There is also Johannes Cunius, a watch carpenter and cabinetmaker, who fought in the War of Independence and the father of the founder, Andreas Aulenbach, a veteran of the War of 1812.

Not all of the notables buried there are veterans, Stief said.

There is Lilith M. Wilson, who in 1930 became the first woman from Berks to be elected as a state representative and the first Socialist Party woman elected to a legislative body in the United States.

There is also William W. Connelly, a professional baseball player, whose professional career spanned from 1945 to 1957. Connelly, who died in 1980, batted with his left hand and pitched with his right.

Also buried there are Ludwig Wollenweber, a German-American journalist and founder of a German-language newspaper from Philadelphia; Hans Wilkins, a self-taught naturalist born in Reading; a vaudevillian; a country-western star; a famous accordionist; and countless local notables, not to mention the many ordinary men, women and children who lived and died in Reading, Stief said.

Aulenbach Cemetery
Aulenbach Cemetery, visible in this map of Berks County Tax Plots, is partly within the city and partly within the Borough of Mount Penn. The non-profit cemetery is largely made up of volunteers and is in danger of disappearing.

The cemetery itself is historically significant as an example of the garden cemetery movement, she said.

From around 1810, urban communities became concerned about overcrowding and health risks.

With little scientific knowledge about the spread of the disease, it was blamed on downtown cemeteries. This led to the development of a new type of burial site: the non-sectarian cemetery, according to the Pennsylvania Historical and Museum Commission website.

Located on the outskirts of cities or urban areas and with no religious association, most so-called garden or park cemeteries were structured as for-profit enterprises or public cemeteries run by municipalities. But a few, like Aulenbach’s, have been licensed as nonprofits.

Aulenbach, however, is not considered a historic burial site under state law, Denbowski said.

A 1994 law defines a historic burial site as “a tract of land which has existed for more than 100 years as a burial site, where there has been no burial for at least 50 years and where there is no There will be no future burial, according to the PHCM website.

The law offers limited protection to historic burial sites.
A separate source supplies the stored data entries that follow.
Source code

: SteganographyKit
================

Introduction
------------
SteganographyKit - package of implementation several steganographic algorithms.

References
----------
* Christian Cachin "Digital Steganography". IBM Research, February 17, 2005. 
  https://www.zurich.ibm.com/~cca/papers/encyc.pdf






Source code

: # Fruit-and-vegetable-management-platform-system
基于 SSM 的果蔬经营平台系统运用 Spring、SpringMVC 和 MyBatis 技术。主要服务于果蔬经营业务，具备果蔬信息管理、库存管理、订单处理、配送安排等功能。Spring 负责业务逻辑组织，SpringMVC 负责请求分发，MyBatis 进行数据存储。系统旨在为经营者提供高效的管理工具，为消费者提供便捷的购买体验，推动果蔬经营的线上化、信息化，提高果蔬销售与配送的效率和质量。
“The board is totally preparing to walk away from all of this,” Gensemer said. “We don’t have the funds, and we don’t have the manpower.”

Unless the city and Mount Penn intervene, he sees no other way.

If the city agreed to help, Denbowski said, a memorandum of understanding between all parties would likely be required, and council representation on the cemetery board would be notified.

Councilors Marcia Goodman-Hinnershitz and Johanny Cepeda-Freytiz said they understand the cemetery’s predicament and are not opposed to providing some type of relief. However, the two fear that any assistance given to the nonprofit could set a precedent for the handling of requests from other nonprofits.

The cemetery board was open and direct in providing financial records and any other information requested by the city, Denbowski said.

It studies the legal liability, if any, of the city regarding the cemetery and also studies state law regarding what would happen if the cemetery folds.

“The reality is, you just don’t leave a graveyard like that — just let go like destroyed property,” Denbowski said. “It’s disrespectful.”